Similar to most of time-based tasks, reducing resource consumption and improving the response speed are two key problems for a web geographical information system (GIS). Thus, many methods have been proposed to improve system performance on-the-fly, including PGSW-OS [1], MR-D [2], 2D-WDM [3], and LLLA [4], among others. Among these methods, PGSW-OS uses P2P (peer-to-peer) nodes to share resources to reduce the total resource consumption of the system. MR-D also uses a type of device-to-device (D2D) network to share the cellular spectrum. 2D-WDM is designed to improve network transmission efficiency by considering not only the time but also the wavelength in a wavelength-division multiplexed (WDM) system. LLLA provides a new method to improve the efficiency of channel assignment in wireless mesh networks(WMNs). Obviously, all these methods can be profitably applied to a system to reduce resource consumption and improve response speed. However, compared to improving the transmission efficiency of the system by optimizing network topology, improving channel efficiency or capacity and preparing data for servers (or users) in advance can also be employed to reduce the response delay due to slow disk I/O speeds.

Unlike traditional prefetching and caching, a user-driven model fetches tiles and stores them before they are requested based on mining their popularity, or their relationships, or the user’s navigation path—and all those methods are based on users’ behavior.

This model mines the correlation patterns of tiles based on their historical access-log information to prefetch data from the set of hotspot tiles and replace data in the high-speed cache buffer as needed. Investigating a typical example of access such as the sequence shown previously, it is clear that we can make some conclusions about tile correlations:

The proposed method includes two parameters that must be determined: the matching radius n and the matching weights vector W. The matching radius n indicates the correlation depth or the navigation depth, which indicates whether the next n movements still have an influence. In this case, Serdar (2012) [17] gives a detailed proposal for navigation depths of approximately 5 to 10; in this case, n will vary from 2.5 to 5 considering the symmetry of influence. Therefore, in this article, we can set n to 5.

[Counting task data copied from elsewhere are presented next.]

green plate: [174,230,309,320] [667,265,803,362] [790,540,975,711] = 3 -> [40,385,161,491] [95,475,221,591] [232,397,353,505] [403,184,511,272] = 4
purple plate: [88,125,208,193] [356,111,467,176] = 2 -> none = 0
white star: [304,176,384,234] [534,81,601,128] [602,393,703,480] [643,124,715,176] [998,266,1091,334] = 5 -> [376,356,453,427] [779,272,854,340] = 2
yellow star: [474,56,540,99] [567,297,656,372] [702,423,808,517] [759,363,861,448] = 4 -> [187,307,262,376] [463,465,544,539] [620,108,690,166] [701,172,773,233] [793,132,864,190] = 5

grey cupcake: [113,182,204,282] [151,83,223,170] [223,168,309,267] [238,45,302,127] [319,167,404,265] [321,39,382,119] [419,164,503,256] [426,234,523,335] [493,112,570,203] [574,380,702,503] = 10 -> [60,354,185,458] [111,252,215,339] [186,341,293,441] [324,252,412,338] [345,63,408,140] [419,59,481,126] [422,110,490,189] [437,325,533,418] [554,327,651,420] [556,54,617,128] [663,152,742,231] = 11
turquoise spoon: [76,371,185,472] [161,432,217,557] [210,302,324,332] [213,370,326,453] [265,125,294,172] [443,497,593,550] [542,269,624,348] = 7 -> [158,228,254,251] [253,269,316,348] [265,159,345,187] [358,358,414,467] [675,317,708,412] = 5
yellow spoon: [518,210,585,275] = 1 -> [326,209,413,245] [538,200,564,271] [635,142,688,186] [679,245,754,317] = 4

Web geographical information system is a typical service-intensive application which must store massive data into storage nodes and service large numbers of users. Instead of reading tiles from storage in real-time on-the-fly, prefetching and caching tiles that will be requested in the future can reduce the response time of GIS services and substantially improve the quality of service. In server-side cache mode, prefetching and caching tiles can prepare data for servers in advance to reduce the latency of accessing slower disks. In client-side mode, prefetching and caching can be used to reduce the amount of data repeatedly transferred over short periods to save network bandwidth. However, it is difficult to predict the appropriate tiles to prefetch and cache both because of the massive sizes of the datasets as well as the limited space available in high-speed caches. This type of situation requires a more effective method for finding tiles’ inner relationships to trace and predict the next movements of users.